The Question 1 (Q1) is important because authors found only a few relevant papers that used “neuro-symbolic hybrid systems applying to Industry 4.0”.

  • Q2: What challenges in the Industry 4.0 context can be addressed through the application of NSHS? Fault diagnosis, prediction, detect unnatural behaviors are some of the principal challenges in Industry that researchers are working during last years to solve through neuro-symbolic approaches, neural rules, neural networks or hybrid systems. Some of their results are described in [1, 40, 48, 49, 54,55,56, 59, 73,74,75].

  • Q3: What predictive models with sensor network data have been designed from the integration of NSHS? In this research, authors have identified some relevant papers with predictive model but using hybrid systems such as:

    • Karelovic et al. (2015) present a framework for modeling and representation of hybrid systems, and the design and development of hybrid predictive controllers [48].

    • Kim et al. (2017) develop a hybrid expert system to failure diagnosis and prediction for an automatic preventive maintenance system [74].

  • Q4: To which environments have the prediction models found been applied? The prediction models found have been applied on: (i) mineral processing [48] (ii) steelworks industry [74]; and (iii) plaster production industry [1]. This means that the design of prediction models through the use of hybrid systems is an optimal area for the development of future research.

5 Conclusions

Neuro-symbolic hybrid system are not a new concept, since 90’s decade, the researches in this field began with the objective to develop systems and build mechanisms more powerful with less efforts, necessary to generate an only intelligent system. Hybrid systems with artificial intelligence techniques such as Genetic Algorithm (GA) and Artificial Neural Networks (ANN) have been used by researchers to find solutions to complex problems. The mapping study presented in this paper had the aim to demonstrate the hybrid systems advantages to achieve important solutions in predictive models for fault diagnosis and other Industry 4.0 challenges.
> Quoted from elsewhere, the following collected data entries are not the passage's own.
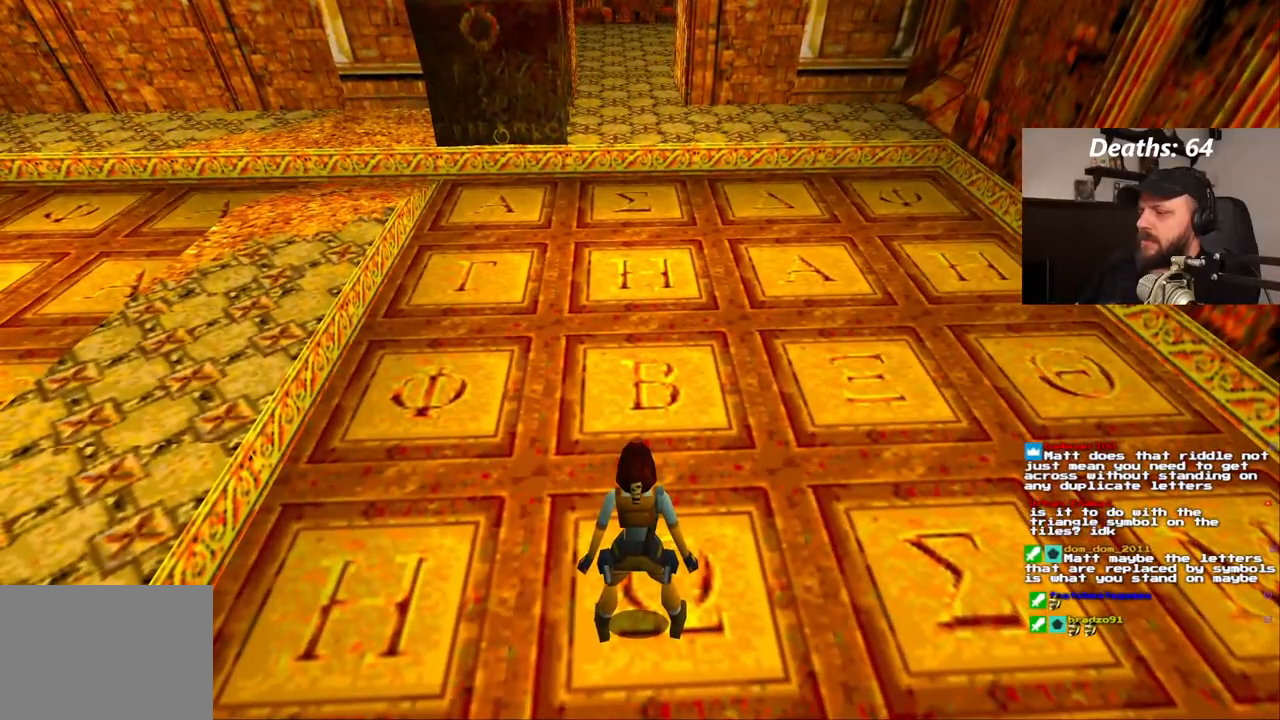
{"dt_ms": 1000, "buttons": [], "left_stick": "center", "right_stick": "center"}
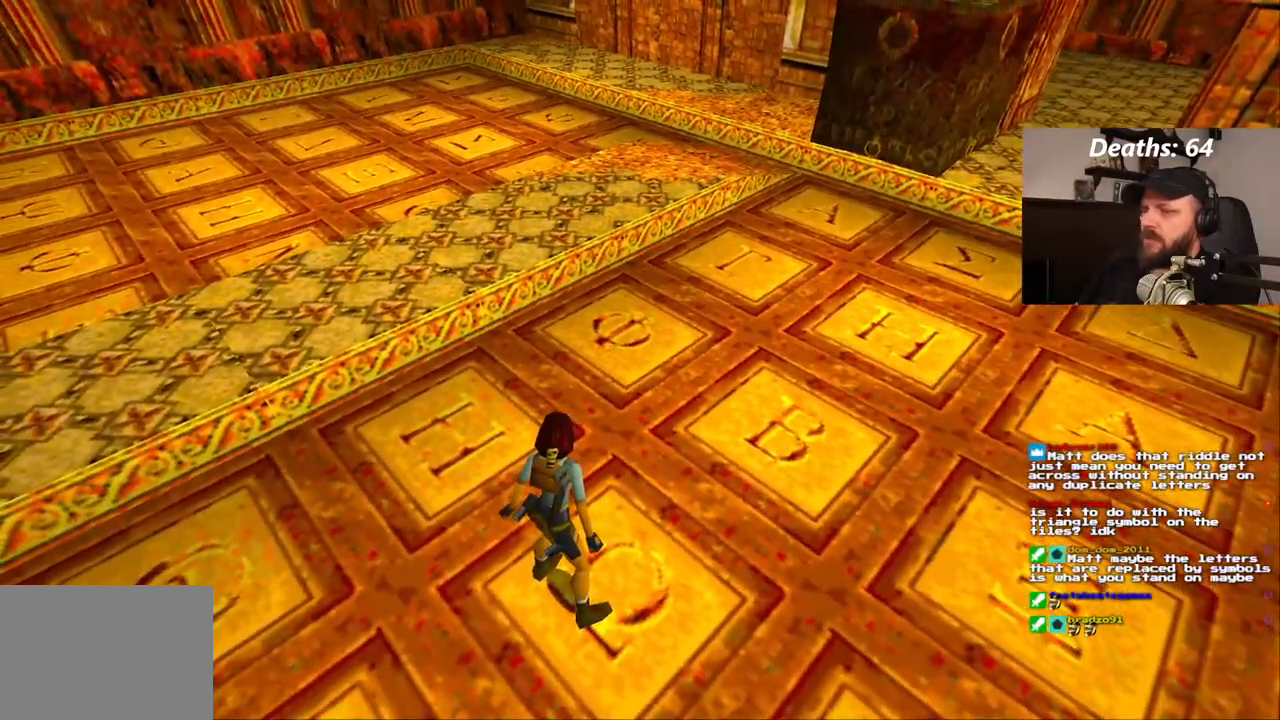
{"dt_ms": 500, "buttons": [], "left_stick": "center", "right_stick": "center", "events": [[117, "DPAD_LEFT", "down"], [267, "DPAD_LEFT", "up"]]}
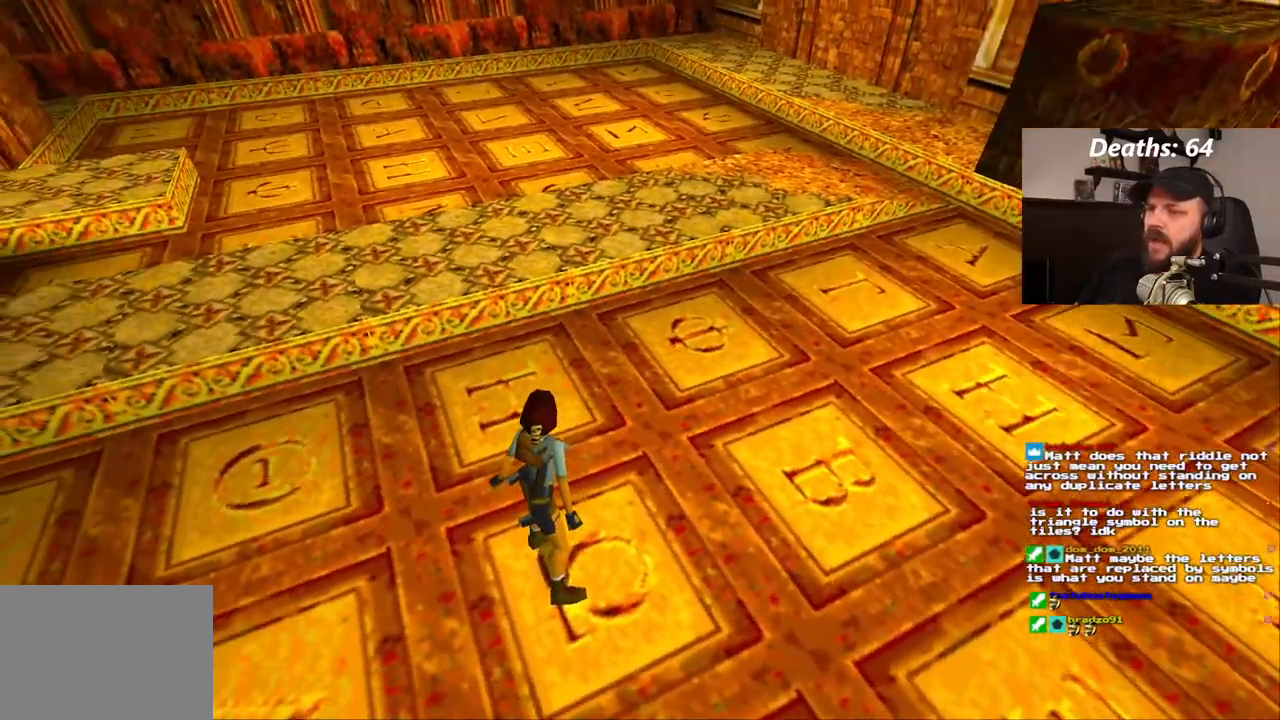
{"dt_ms": 500, "buttons": [], "left_stick": "center", "right_stick": "center", "events": [[117, "L2", "down"], [300, "L2", "up"]]}
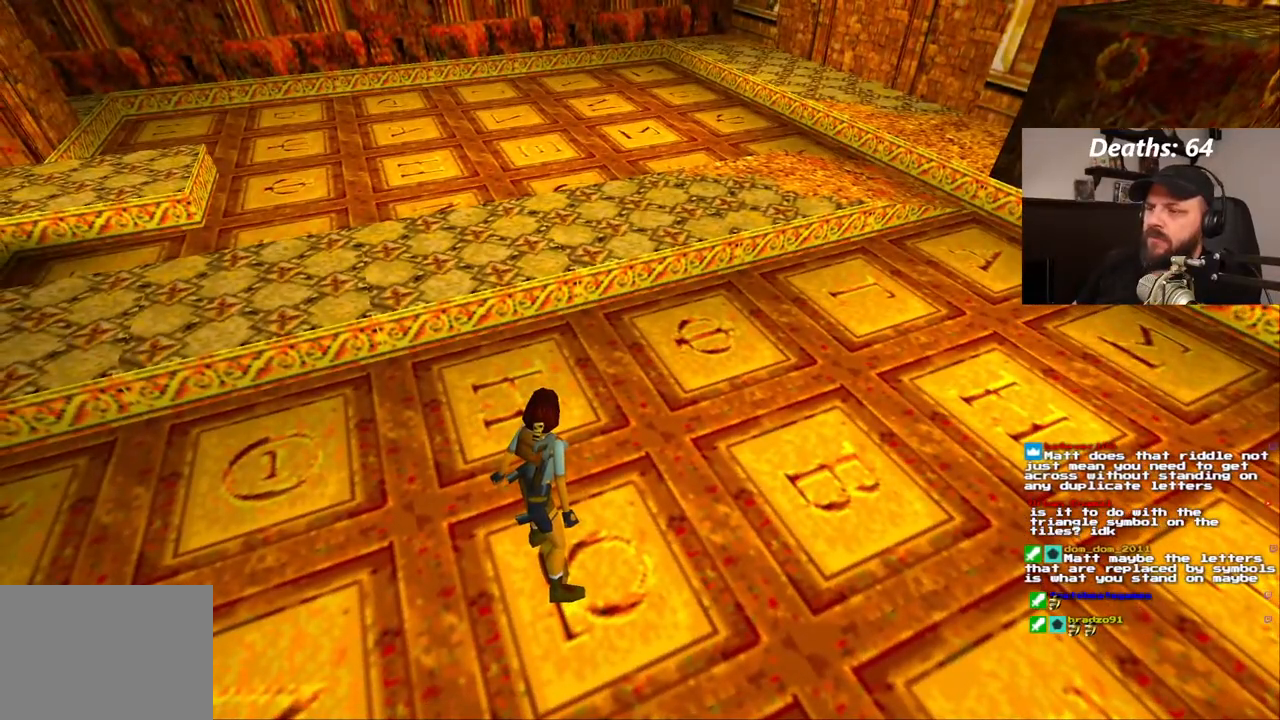
{"dt_ms": 500, "buttons": [], "left_stick": "center", "right_stick": "center"}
From the synergy in the application of artificial intelligence approaches, symbolic systems that are based on the conjunction of fuzzy systems, neural networks, expert knowledge, genetic algorithms or automatic learning arise. These new approaches of neuro-symbolic hybrid systems have a remarkable theoretical growth and potential to solve complex industrial problems. Using neural networks, genetic programming or machine learning algorithms it is possible to generate solutions or design models with good generalist capacity in a real industrial environment. The neuro-symbolic hybrid approach has progressively taken strength and being used for the development of large and complex systems. Therefore, authors propose as future work the application and use of neuro-symbolic hybrid systems in Industry 4.0.